Lester Senechal on Karl Menger


Karl Menger was professor at the University of Vienna in 1938 when, because of the political situation, he was told he was no longer welcome there. He went to the United States and after spending time at the University of Notre Dame, he went to the Illinois Institute of Technology at Chicago where he remained for the rest of his career. Lester Senechal studied at the Illinois Institute of Technology in the early 1960s and he describes interacting with Menger:

Lester Senechal on Karl Menger

It was impossible to have contact with Karl Menger without being influenced by him. He exuded the fine old European liberal values and the continuing Enlightenment. Without your immediately knowing it, his values became partly your own; also his mannerisms and his ways of teaching were subconsciously absorbed.

I cannot recall ever having a conference with him which dealt with course material, except in a few instances where I thought a hypothesis needed tweaking or otherwise wanted to quibble, and I don't think he would have welcomed the kind of tutoring that is widely expected of faculty today. But his door was always open to the discussion of ideas, and if you were fortunate enough to have an idea that was a little original, then he could embarrass you with his enthusiasm. "You must write it up!" he would insist, in his strong accent with its greatly distorted r-sound.

He was very kind and would often invite his students to his home or to his favorite Swedish restaurant close by his house. Sometimes the social aspect was for purposes of education a bit apart from mathematics, and art, music or philosophy were discussed. Occasionally we made an outing to see a painting or a piece of stained glass.
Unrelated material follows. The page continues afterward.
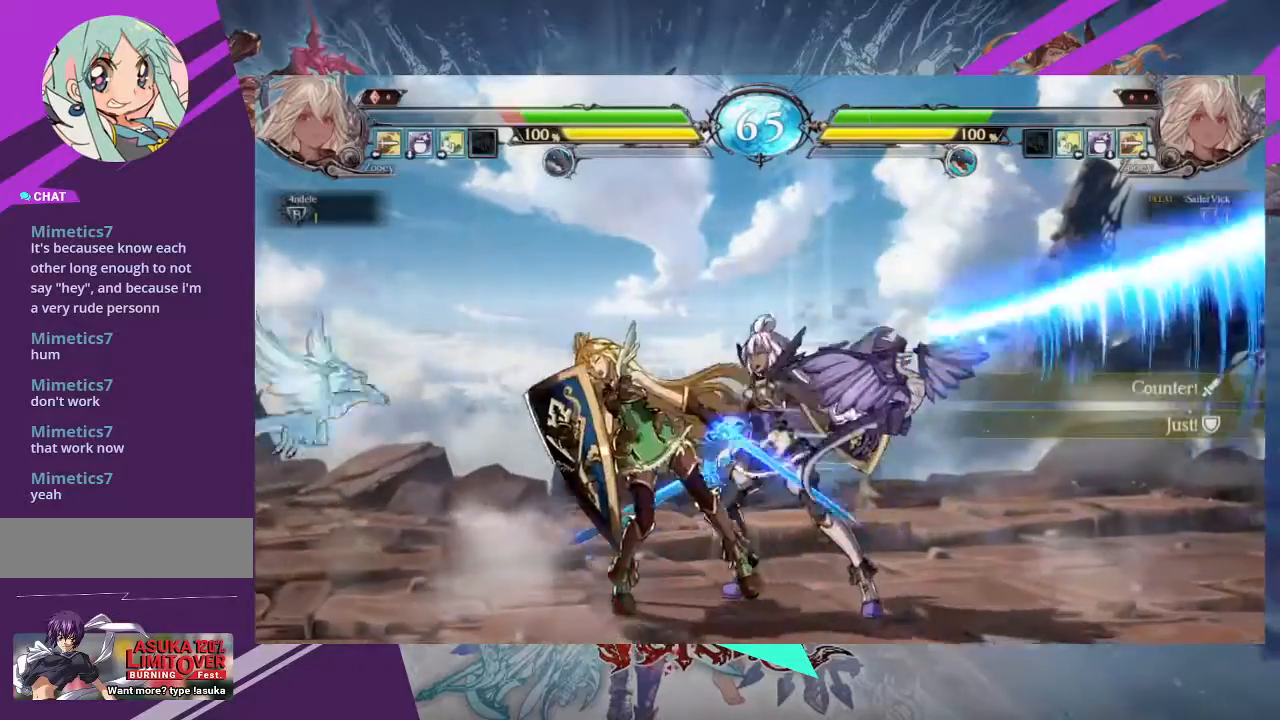
Gameplay with a controller (arcade stick); each line is a JSON object with the inputs held at the frame after it. "events" lists button and stick changes between this image and that frame as [ms after this image, input, new state], when the widget could be followed in between. Not read: L3 R3 other_buttons.
{"buttons": [], "left_stick": "center"}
He loved the English language and he thought too that he loved American democracy, without ever adapting to either of these completely. As with many immigrants from wartime Europe, he was until his death neither fish nor fowl; for it also would have also been impossible for him successfully to return to Vienna. The play "Heldenplatz" by the great Austrian writer Thomas Bernhard describes an academic, not so different from Menger, who made the attempt, with disastrous consequences.